Belarusian has words with apostrophes. In the dictionary file, such words are written using U+0027. Hunspell in AOO accepts words both with U+0027 and with U+2019 as correctly spelled (i. e. with з'яўляцца in the dictionary, both з'яўляцца and з’яўляцца are correct), which is fine because U+2019 is preferred for apostrophe [1]. Hunspell in OmegaT, however, treats U+2019 as a word separator and tries to check each part of a word containing an apostrophe separately (з’яўляцца is processed as з and яўляцца, the first being correct per se, and the second is an error).
Discussing the issue in the OmegaT Yahoo! group revealed that the issue is not specific to Belarusian. At least, Didier Briel reports for French:
It's even stranger here, because Hunspell only recognizes the form with the straight apostrophe, but, when inserting a correction on a badly spelt word with an apostrophe (e.g., l'enfantt) inserts it with the curly apostrophe (l’enfant) and then mark it as badly spelt. So I have to go back and replace the curly one with the straight one. That's rather infuriating.
I just checked in 2.6, and Hunspell inserts with the correction with the curly apostrophe, but doesn't complain about the spelling. Can you check you have the same behaviour (Hunspell not complaining about curly apostrophes) in 2.6?
In my case, I just found it's a (French) tokenizer issue. If I select "Lucene 3.0" (which is the Porter algorithm), Hunspell does not complain about curly apostrophes. If I select something above (3.1 up to "current") for the tokenizer behaviour, I get the issue
In view of the above, Hunspell in OmegaT must accept U+2019 as a valid apostrophe character for languages using apostrophes.
Diff:
Related RFE, where the issue is on the source side:
- Make apostrophe a word boundary in glossary tool
https://sourceforge.net/p/omegat/feature-requests/469/
This is addressed in trunk, r6900.
U+2019 RIGHT SINGLE QUOTATION MARK is now normalized to U+0027 APOSTROPHE for spelling purposes.

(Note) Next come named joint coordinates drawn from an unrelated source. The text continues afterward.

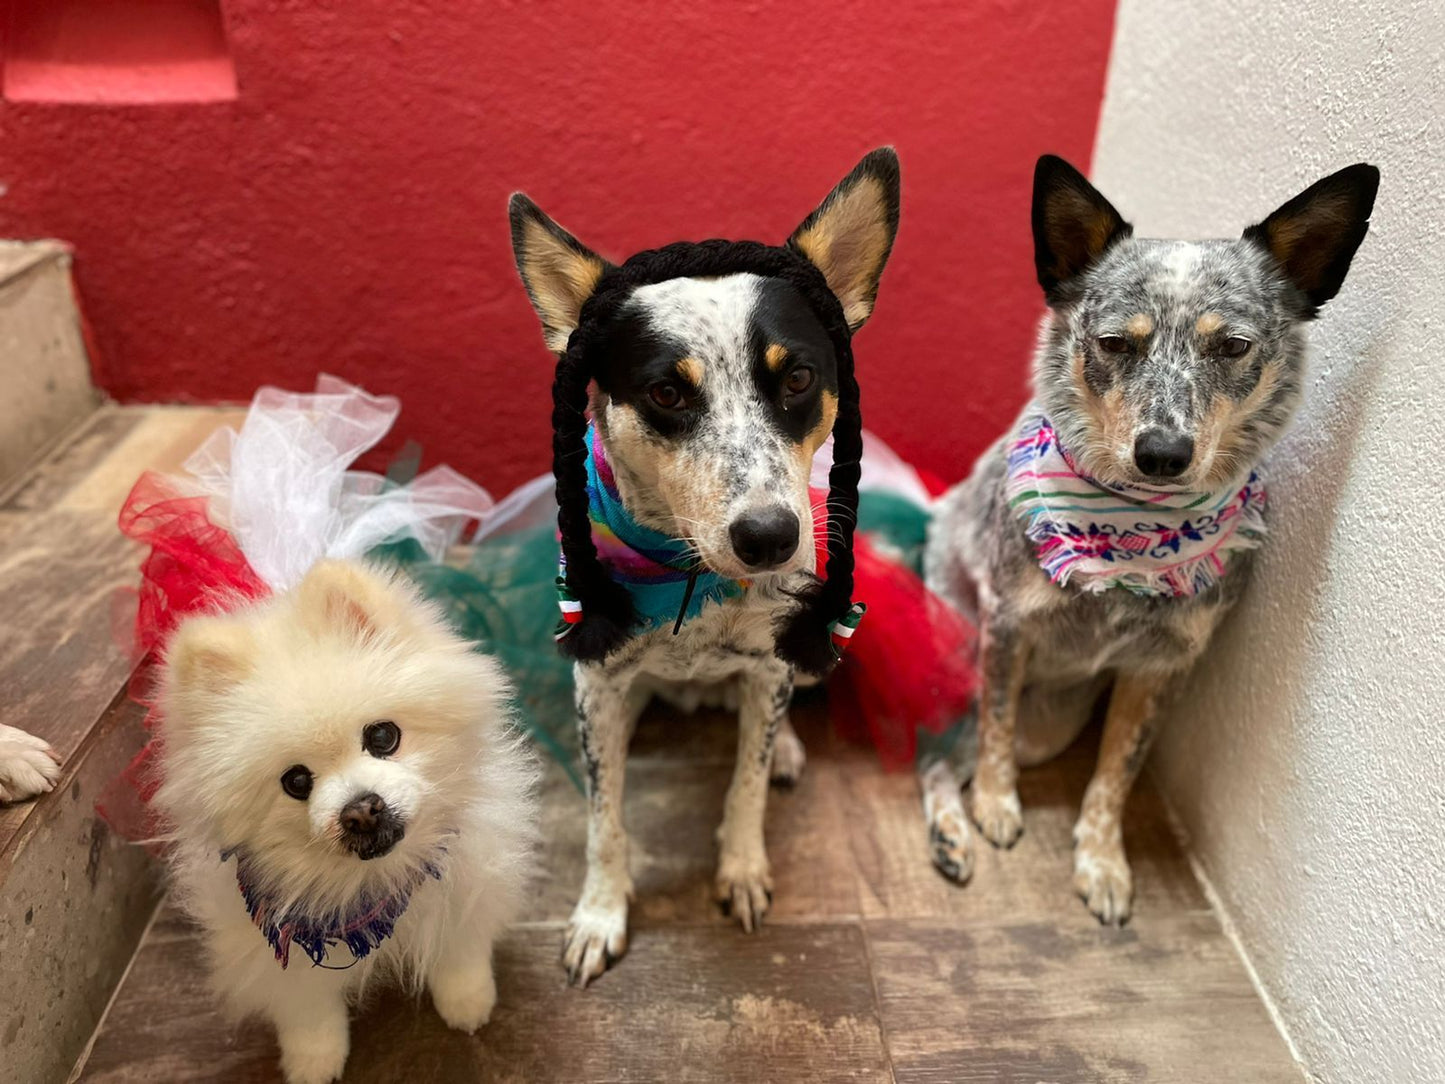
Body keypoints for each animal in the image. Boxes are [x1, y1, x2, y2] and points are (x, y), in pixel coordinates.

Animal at [153, 560, 537, 1084]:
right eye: (296, 781)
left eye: (382, 736)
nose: (360, 809)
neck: (373, 887)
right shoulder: (275, 952)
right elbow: (307, 1010)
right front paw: (313, 1060)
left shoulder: (466, 877)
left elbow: (459, 947)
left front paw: (467, 1000)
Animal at [502, 148, 895, 988]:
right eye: (665, 391)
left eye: (797, 378)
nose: (770, 536)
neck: (690, 577)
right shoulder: (597, 682)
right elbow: (604, 817)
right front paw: (599, 912)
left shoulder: (767, 667)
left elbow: (744, 785)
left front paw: (742, 869)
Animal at [919, 154, 1381, 925]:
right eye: (1114, 343)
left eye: (1232, 346)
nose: (1162, 453)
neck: (1135, 536)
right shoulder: (1007, 628)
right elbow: (994, 730)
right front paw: (995, 805)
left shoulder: (1159, 669)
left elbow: (1116, 774)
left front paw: (1103, 862)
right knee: (932, 754)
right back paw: (953, 831)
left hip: (1053, 726)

The tokenizer used for the context menu was not the same as that used for editor marks (red underlines). They are now consistent (both use the project's target-language tokenizer).
Thanks! Seems fine to me (as built from source downloaded today).

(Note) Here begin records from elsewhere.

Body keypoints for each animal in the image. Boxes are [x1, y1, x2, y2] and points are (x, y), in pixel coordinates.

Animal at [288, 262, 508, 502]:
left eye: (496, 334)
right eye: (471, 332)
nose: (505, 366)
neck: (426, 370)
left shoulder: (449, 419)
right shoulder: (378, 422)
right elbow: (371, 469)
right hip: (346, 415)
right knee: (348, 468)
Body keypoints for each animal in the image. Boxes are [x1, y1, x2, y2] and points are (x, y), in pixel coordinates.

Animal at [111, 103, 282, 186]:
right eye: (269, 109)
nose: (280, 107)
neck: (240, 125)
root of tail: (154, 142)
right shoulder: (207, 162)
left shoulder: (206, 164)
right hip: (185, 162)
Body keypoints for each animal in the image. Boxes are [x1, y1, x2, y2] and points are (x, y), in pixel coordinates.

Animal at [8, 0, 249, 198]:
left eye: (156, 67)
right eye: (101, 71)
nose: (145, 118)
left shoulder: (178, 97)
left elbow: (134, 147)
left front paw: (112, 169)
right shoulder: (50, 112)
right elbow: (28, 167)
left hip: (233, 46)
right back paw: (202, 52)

Belarusian words with typographic apostrophes are now recognized as
correctly spelled. Time to flag the bug as fixed or should we wait for the
next release?
Best regards,
Dmitri Gabinski
Last edit: Aaron Madlon-Kay 2016-01-12
Thank you for the confirmation.
That's "open-fixed" until we release.
Didier
Closed in the released version 3.1.9 of OmegaT.
Didier
Please, re-open this ticket. The problem is back in 3.6.0, at least in the snapshot, downloaded today, 06 January 2016 from https://omegat.ci.cloudbees.com/job/omegat-trunk/
Can you give more details? I do not reproduce it with French.
(I don't remember changes in /trunk that would impact this.)
Didier
I am afraid, I see nothing to add to the original report.
Anyway, find attached a very small testcase: the same English word ‘announcement’ is translated as ‘аб’ява’ (‘abjava’) written with a straight ' in the first case (no spellcheck error detected) and with a curly ’ in the second case (a spellcheck error detected specifically for the second part of the word being not a valid word per se, the first part can be a preposition in Belarusian, thus it is valid in any case). The archive also contains the spellcheck dictionary used.
In Ukrainian U+2019 is treated as word separator when moving caret, but misspelled words with U+2019 are properly recognized and proper spelling suggestions are given, though when a suggestion is accepted, U+0027 is used in the corrected word.
Hunspell works fine with U+2019, U+0027 and U+02BC (which is sometimes used for apostrophe, but, too, is changed into U+0027 upon using a spelling correction).
But in the project provided by Dmitri there indeed is a bug with U+2019 just as he describes (I checked with the dics in the attached zip, and with the ones in Debian repositories).
--
Kos
I can confirm that the attached project exhibits the described behavior (the portion after U+2019 is underlined with red) however this is not a bug, or rather is outside the scope of this ticket.
The cause is that the source language tokenizer breaks at U+2019 so the word in its entirety is never seen by the spellchecker. To solve this, simply use the HunspellTokenizer, which will work fine since there is a supplied Hunspell spelling dictionary.
Thanks for the pointer. Indeed, changing the tokenizer to Hunspell fixed the problem. OK, it was a bug in me then.